In 2023, California passed a bill banning Red 3 in food products. It’s still the only state to do so. This came 33 years after the FDA banned Red 3 in cosmetics, having linked it to cancer and childhood hyperactivity – that’s three decades of a known carcinogen being allowed in food products. It’s hoped this recent bill will spark federal bans against artificial food dyes, although precedent says this is unlikely. Food manufacturers have long been aware of this, implementing Red 40 as the replacement for Red 3. While Red 40 contains benzidine, also a carcinogen, it’s still considered low risk by the FDA. The real concern over Red 40, as I’ve been hinting at, is its connection to hyperactivity in children.
The 2023 California bill was catalyzed by a report from the California Office of Environmental Health Hazard. After examining 27 studies, the report found “substantial… evidence that consumption of synthetic food dyes is associated with adverse neurobehavioral outcomes in children.” The same study found that children between the ages of 5-18 tend to consume more of these dyes in their diets. Alarmingly, they reported that kids from low-income families – especially those from low-income, non-Hispanic Black families – consume these dyes at the highest rate. This is the first major report to analyze multiple studies, and was quickly followed up by an assenting report from Environmental Health concluding that “the current [FDA] acceptable daily intakes are based on older studies that were not designed to assess the types of behavioral effects observed in children.” In other words, we’re consuming dyes like Red 40 faster than the FDA can measure.
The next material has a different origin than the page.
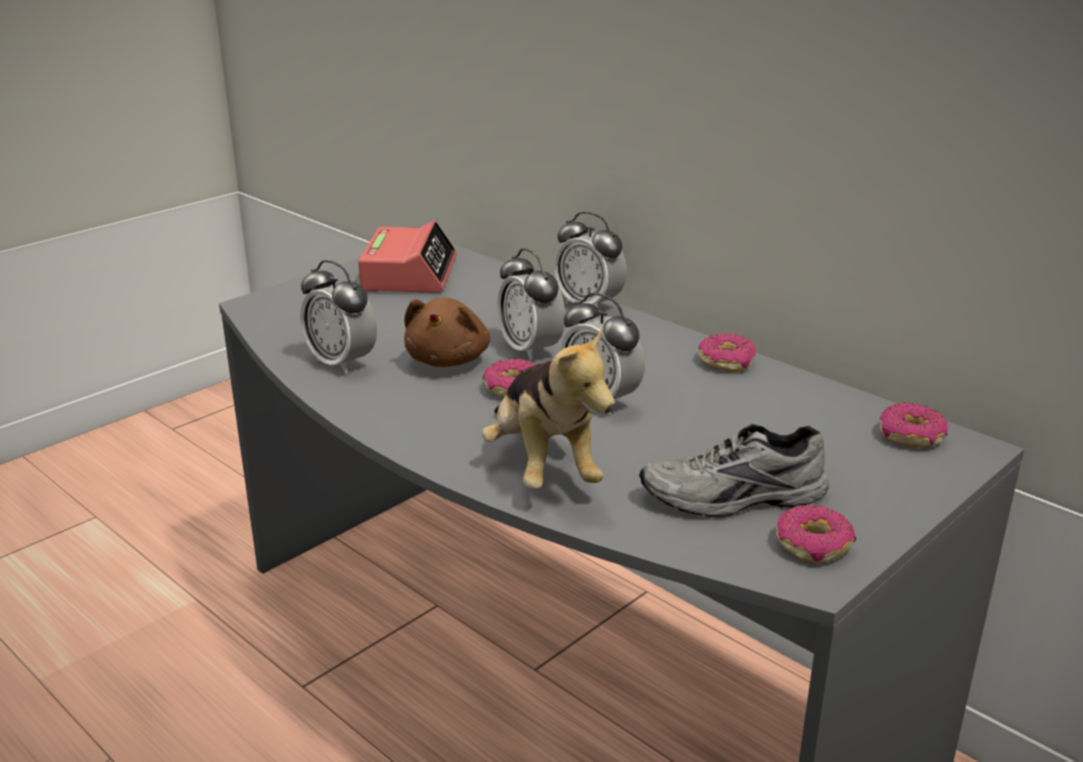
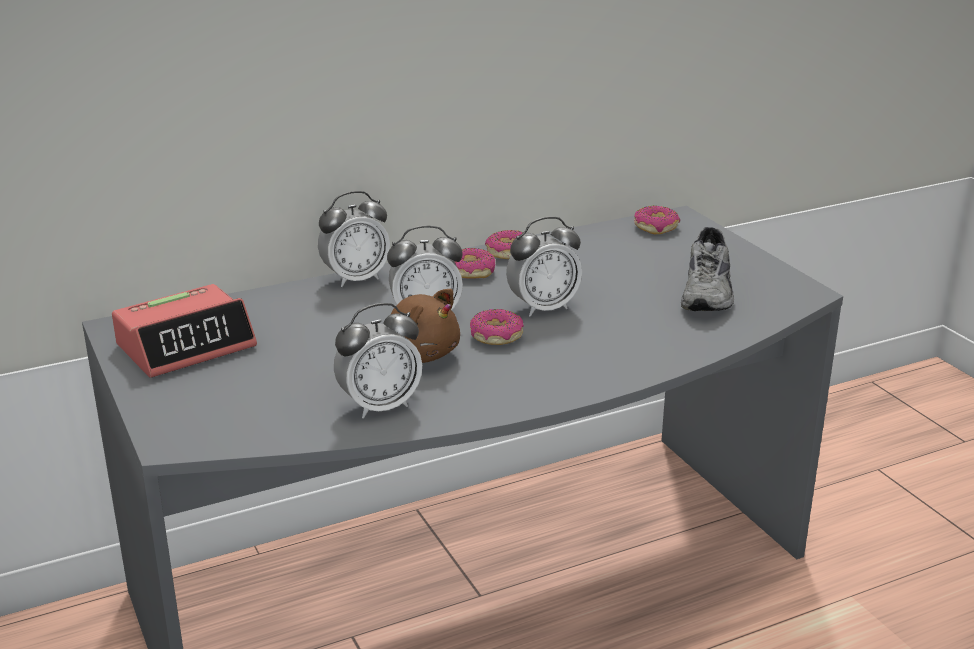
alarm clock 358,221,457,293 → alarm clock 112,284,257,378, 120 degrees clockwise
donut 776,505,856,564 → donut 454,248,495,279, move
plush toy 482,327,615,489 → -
This raised concern 10 years ago, when a Purdue University study found that the amount of food dyes certified by the FDA had “increased more than 5-fold” between 1950 and 2021. Another study, from 2008, reported that dye availability in food had increased “at more than three times the rate of calorie availability” between 1975 and 2005. Simply put, we consume more dyes now than ever before, and at a much higher concentration. The FDA lags behind the current research, and still hasn’t acted on research that broke ground in the late ‘90s and ‘00s. American consumption of food dyes will continue to rise while the FDA scrambles to find a coherent stance against artificial food dyes.
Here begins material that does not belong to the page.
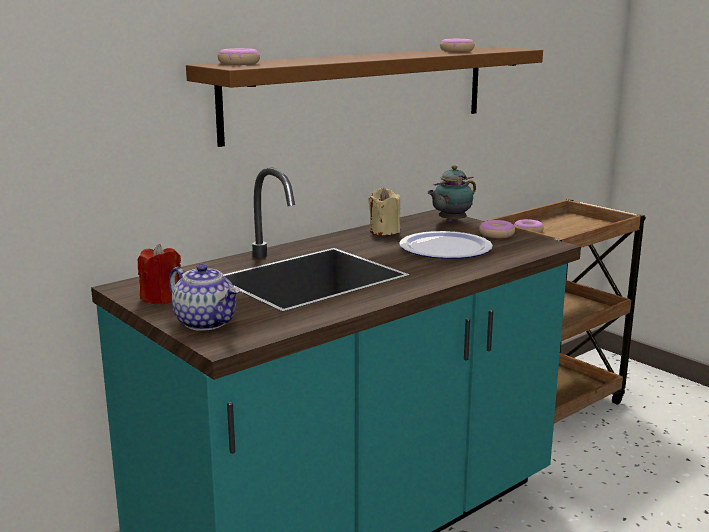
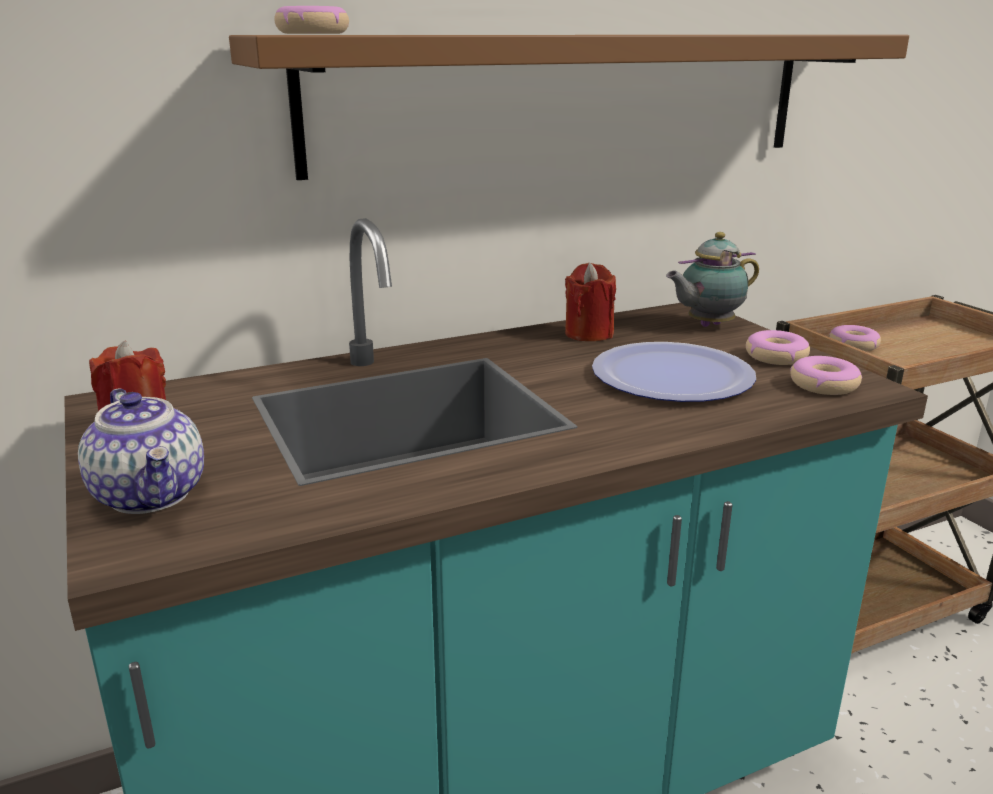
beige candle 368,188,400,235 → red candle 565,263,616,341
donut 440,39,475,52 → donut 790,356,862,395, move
But for a student body hooked on lattes and cigarettes, who are we to care? Sure, your Watermelon Red Bull has Red 40. It also has enough caffeine to hospitalize a 10 year old. The modern American diet is awash with questionable additives: preservatives, chemical flavoring, nitrite, benzidine, corn syrup, and every shade of artificial food dye. Over the course of a day, we consume chemicals known to cause lung cancer, stomach cancer, intestinal ulcers, diabetes, and IBS. No doubt your life would be improved by cutting out food additives. Why not take it a step further and raise your own livestock? The truth is, for the many students forced to rely on prepared meals, there’s no reasonable way around it. Of course, I speak as part of the careless majority – the people who lack the wherewithal to check every ingredients list for artificial dyes. The other sort of person – the sort of person who can afford to take these things seriously – probably doesn’t eat Red 40 anyway.
So if you’re desperately seeking a self-help cause to latch onto, try going without Red 40. Maybe you’ll find yourself brimming with testosterone or rekindling some agro-spiritual center. Maybe you’ll realize all us ADD-ridden college students are the lost generation of artificial food-dye victims. I, for one, can’t see the point. Maybe I’ll go make a TikTok about it.